::: Source material

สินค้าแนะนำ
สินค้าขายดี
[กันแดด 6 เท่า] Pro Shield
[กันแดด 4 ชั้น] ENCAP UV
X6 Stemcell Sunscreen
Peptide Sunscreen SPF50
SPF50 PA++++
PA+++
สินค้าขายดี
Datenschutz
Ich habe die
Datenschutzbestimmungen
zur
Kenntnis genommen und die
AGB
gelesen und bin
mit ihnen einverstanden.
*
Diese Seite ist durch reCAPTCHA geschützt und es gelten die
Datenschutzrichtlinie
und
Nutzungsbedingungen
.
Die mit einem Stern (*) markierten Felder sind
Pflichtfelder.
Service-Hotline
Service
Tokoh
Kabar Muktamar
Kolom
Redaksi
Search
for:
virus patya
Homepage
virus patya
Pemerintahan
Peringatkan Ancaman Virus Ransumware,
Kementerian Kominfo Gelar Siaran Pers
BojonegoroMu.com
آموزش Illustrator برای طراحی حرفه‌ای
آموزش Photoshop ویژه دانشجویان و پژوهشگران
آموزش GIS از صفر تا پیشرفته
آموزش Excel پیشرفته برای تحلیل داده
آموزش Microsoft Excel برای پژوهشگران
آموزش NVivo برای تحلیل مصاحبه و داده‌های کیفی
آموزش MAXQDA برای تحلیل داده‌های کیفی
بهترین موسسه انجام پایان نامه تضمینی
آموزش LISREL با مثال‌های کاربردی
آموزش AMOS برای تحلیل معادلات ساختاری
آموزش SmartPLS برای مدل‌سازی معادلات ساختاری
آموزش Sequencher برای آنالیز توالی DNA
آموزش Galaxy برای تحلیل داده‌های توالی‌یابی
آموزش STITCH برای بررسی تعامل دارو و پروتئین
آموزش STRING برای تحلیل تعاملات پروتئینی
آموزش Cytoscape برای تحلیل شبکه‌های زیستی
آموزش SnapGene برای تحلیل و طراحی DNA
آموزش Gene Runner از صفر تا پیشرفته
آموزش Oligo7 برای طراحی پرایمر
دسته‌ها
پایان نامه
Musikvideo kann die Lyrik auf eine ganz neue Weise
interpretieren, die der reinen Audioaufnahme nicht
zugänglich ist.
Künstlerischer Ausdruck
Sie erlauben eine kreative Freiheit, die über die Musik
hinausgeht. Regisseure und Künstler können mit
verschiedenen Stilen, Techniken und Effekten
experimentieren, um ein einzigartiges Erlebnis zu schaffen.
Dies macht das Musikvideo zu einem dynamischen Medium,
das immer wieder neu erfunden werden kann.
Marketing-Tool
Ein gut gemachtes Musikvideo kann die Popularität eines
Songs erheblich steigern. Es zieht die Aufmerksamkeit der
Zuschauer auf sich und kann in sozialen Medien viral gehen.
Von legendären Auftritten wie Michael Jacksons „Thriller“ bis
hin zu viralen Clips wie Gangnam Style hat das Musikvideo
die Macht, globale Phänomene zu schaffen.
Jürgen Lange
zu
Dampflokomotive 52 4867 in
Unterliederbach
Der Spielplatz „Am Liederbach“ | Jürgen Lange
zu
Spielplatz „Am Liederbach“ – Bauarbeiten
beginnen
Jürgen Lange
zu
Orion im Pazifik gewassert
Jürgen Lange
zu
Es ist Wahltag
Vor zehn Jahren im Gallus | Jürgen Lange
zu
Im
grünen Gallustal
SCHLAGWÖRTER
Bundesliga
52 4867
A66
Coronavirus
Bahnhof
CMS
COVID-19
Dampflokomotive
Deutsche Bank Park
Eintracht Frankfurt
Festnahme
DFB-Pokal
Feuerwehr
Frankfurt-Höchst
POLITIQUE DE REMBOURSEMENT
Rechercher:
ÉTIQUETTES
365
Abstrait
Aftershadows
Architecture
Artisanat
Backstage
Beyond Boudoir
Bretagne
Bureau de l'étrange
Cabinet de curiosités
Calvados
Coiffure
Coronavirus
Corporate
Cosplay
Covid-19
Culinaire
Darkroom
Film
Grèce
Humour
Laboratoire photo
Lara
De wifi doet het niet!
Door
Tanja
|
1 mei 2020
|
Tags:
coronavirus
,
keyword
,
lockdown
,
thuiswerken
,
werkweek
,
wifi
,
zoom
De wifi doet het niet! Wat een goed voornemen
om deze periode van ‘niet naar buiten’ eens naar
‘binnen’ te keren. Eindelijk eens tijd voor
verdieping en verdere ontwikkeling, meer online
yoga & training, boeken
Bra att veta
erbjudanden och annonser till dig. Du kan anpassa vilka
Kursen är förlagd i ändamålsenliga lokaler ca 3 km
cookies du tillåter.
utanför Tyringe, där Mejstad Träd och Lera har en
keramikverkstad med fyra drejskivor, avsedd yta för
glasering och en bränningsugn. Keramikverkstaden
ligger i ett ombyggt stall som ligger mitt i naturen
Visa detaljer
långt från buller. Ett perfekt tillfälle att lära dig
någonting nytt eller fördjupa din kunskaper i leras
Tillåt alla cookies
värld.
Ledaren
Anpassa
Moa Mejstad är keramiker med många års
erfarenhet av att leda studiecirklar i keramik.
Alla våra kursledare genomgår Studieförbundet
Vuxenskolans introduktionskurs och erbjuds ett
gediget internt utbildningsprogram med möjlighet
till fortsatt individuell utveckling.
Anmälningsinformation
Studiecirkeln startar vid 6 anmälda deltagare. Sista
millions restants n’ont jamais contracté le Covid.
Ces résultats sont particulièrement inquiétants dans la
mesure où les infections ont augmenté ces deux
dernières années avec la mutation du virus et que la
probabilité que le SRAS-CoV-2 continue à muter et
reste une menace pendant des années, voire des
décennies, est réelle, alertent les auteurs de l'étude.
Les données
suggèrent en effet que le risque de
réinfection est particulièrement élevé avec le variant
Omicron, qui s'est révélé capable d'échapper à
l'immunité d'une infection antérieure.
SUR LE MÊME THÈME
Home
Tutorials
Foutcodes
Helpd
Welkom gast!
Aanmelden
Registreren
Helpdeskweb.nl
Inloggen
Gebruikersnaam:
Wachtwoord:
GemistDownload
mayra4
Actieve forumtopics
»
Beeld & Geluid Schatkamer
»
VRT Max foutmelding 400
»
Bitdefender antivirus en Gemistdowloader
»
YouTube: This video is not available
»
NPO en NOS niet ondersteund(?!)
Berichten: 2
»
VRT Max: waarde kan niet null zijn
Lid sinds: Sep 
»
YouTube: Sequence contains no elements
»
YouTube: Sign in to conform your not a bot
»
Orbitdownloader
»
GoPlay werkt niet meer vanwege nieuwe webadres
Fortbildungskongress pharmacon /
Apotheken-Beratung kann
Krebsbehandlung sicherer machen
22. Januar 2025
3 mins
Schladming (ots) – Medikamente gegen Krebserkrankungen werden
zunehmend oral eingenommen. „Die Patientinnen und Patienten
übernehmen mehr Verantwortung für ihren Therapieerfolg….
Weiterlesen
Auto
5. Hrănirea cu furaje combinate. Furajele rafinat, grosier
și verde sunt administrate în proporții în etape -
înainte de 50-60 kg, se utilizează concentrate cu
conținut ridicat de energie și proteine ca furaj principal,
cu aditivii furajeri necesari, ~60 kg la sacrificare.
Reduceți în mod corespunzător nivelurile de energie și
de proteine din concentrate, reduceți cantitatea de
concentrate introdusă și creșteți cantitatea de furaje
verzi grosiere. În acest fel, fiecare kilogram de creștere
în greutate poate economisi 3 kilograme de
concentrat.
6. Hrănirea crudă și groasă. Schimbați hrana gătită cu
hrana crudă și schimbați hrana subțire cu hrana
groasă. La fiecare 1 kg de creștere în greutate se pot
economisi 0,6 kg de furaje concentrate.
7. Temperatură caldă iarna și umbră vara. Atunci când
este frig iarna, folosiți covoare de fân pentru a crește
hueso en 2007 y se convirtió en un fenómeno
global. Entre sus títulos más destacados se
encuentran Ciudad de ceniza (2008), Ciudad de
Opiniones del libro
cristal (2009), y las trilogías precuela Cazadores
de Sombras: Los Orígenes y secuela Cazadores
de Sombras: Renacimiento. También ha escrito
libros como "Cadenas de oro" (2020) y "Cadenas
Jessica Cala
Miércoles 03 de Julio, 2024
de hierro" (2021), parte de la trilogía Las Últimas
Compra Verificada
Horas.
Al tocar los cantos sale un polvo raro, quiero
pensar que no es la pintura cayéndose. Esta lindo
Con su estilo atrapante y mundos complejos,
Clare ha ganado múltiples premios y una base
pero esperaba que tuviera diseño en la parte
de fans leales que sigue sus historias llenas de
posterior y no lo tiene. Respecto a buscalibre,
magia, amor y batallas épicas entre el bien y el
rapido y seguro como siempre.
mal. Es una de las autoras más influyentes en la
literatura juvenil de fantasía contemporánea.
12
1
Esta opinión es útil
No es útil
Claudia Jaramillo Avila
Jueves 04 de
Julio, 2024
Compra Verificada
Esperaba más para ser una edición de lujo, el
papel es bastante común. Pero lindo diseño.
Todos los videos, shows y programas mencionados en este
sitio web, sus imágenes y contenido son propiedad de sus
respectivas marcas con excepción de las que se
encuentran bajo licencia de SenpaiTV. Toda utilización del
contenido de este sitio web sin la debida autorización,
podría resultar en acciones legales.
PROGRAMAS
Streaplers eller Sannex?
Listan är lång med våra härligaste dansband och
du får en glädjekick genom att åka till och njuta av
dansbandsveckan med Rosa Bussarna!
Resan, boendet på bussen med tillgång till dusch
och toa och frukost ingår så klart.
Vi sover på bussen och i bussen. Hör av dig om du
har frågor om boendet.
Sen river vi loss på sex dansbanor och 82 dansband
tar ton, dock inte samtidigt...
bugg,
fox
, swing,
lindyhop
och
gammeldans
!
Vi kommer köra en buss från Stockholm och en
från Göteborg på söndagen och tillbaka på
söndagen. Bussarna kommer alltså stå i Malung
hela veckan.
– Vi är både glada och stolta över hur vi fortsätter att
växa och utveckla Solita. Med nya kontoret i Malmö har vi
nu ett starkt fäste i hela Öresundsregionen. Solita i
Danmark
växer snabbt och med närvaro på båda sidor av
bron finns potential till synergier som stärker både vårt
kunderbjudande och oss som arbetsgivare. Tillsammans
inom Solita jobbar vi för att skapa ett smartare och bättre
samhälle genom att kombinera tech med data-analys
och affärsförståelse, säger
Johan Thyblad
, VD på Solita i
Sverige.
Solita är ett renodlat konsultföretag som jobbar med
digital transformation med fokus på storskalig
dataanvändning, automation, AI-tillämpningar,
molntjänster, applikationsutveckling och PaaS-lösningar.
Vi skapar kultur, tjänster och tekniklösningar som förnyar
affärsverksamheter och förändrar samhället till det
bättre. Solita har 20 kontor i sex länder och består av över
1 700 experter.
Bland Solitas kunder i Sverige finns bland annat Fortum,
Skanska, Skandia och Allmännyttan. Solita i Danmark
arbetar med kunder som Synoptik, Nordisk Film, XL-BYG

::::::

__Task details__.
In the listing above, find every line with the word "تحلیل" and copy it.

__Exercise response__.
آموزش Excel پیشرفته برای تحلیل داده
آموزش NVivo برای تحلیل مصاحبه و داده‌های کیفی
آموزش MAXQDA برای تحلیل داده‌های کیفی
آموزش AMOS برای تحلیل معادلات ساختاری
آموزش Galaxy برای تحلیل داده‌های توالی‌یابی
آموزش STRING برای تحلیل تعاملات پروتئینی
آموزش Cytoscape برای تحلیل شبکه‌های زیستی
آموزش SnapGene برای تحلیل و طراحی DNA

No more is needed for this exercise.